Quand Microsoft est venue nous voir, nous ne savions pas qu’ils allaient nous parler de rachat. Ils nous avaient dit qu’ils étaient emballés par notre technologie et nous, très naïvement, nous étions emballés par un partenariat avec eux. C’était bien, dans notre tête, de créer un lien. Une équipe est venue sur place pendant deux jours voir comment nous travaillions mais ce n’est qu’une semaine après qu’ils ont proposé de nous racheter. Nous étions perplexes et leur avons même proposé de plutôt investir dans Sunrise, ce qu’ils ont refusé. C’était un rachat ou rien. C’est alors qu’ont commencé les discussions sur le prix… En trois mois, la vente a été réalisée.

Cela a finalement entraîné la disparition de Sunrise. C’était prévu ?

Non. Nous devions rester indépendants. Mais je pense que Microsoft n’avait pas non plus prévu cela. Ce qui s’est passé, c’est qu’ils ont réalisé une autre acquisition, celle d’Acompli, à la même période. Elle est devenue Outlook et comme ils avaient besoin de grandir, notre équipe a été intégrée. Ce qui était plus compliqué pour notre équipe.

Cette intégration au sein des équipes Microsoft, vous l’avez bien vécue en tant qu’entrepreneur ?

Tout n’a pas été simple, bien sûr. Au début, pendant six mois, nous avons pu faire ce que nous voulions. Puis, cela a changé : nous avons dû accepter les règles plus strictes qu’impose un grand groupe, comme passer par leurs propres fournisseurs attitrés, etc. C’est normal d’une certaine manière. Mais pour une start-up, c’est plus compliqué. Et quand nous avons été intégrés, nous avons évidemment perdu un peu la main sur notre projet. Il a fallu gérer la politique en interne. Cet aspect-là est difficile pour un entrepreneur. Malgré tout, j’ai appris plein de choses, j’ai pu avoir accès à pas mal de ressources grâce à Microsoft. Je ne regrette pas cette expérience.

Vous deviez rester trois ans chez Microsoft, ce que vous avez fait.

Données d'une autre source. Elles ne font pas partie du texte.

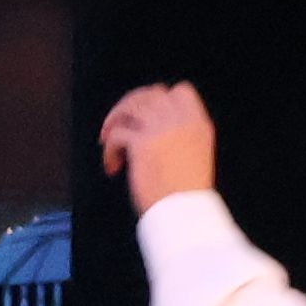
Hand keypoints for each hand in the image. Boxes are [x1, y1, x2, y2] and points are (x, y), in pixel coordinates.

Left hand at [101, 82, 221, 207]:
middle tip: (120, 123)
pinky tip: (112, 167)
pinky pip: (116, 134)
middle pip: (150, 94)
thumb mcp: (194, 155)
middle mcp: (182, 121)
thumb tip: (147, 124)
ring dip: (114, 121)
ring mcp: (161, 130)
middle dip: (130, 105)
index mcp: (199, 124)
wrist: (185, 215)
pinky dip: (109, 150)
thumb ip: (179, 134)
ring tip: (106, 141)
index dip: (161, 97)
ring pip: (129, 106)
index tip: (148, 114)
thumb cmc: (187, 194)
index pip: (181, 91)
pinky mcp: (141, 143)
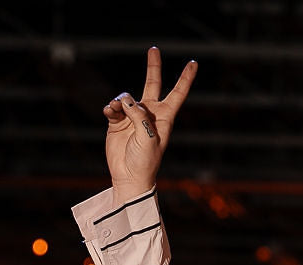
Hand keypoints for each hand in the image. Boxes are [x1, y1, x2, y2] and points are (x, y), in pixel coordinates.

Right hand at [103, 47, 197, 200]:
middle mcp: (149, 114)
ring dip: (121, 101)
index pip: (177, 94)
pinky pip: (113, 106)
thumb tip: (125, 99)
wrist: (129, 177)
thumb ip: (139, 115)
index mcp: (164, 118)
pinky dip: (110, 107)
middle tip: (154, 49)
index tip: (193, 63)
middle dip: (154, 67)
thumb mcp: (147, 138)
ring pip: (126, 97)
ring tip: (117, 110)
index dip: (185, 78)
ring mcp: (132, 117)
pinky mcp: (117, 121)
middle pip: (153, 84)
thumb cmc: (144, 162)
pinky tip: (109, 112)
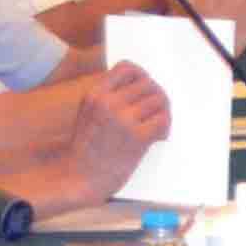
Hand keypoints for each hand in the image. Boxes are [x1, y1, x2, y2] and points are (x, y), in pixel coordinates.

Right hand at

Après cette période, pourquoi être revenu en Belgique ?

J’ai eu des opportunités de rejoindre Messenger ou WhatsApp chez Facebook ou Airbnb. Mais pour des raisons personnelles, j’ai eu besoin de revenir en Belgique. Quand on est entrepreneur, on met surtout en avant sa vie professionnelle. On ne le dit pas beaucoup, mais la balance avec sa vie personnelle n’est pas toujours simple. Aux Etats-Unis, c’est très difficile de prendre du recul par rapport à sa start-up. En tout cas moi, je m’y impliquais corps et âme. Après Sunrise et Microsoft, j’avais envie de revenir en Belgique. Et aussi d’être plus connecté avec la scène start-up en Europe et pourquoi pas lui faire profiter de mes connexions et mon réseau aux Etats-Unis. Si Cowboy se lance un jour aux Etats-Unis, j’en serais vraiment ravi.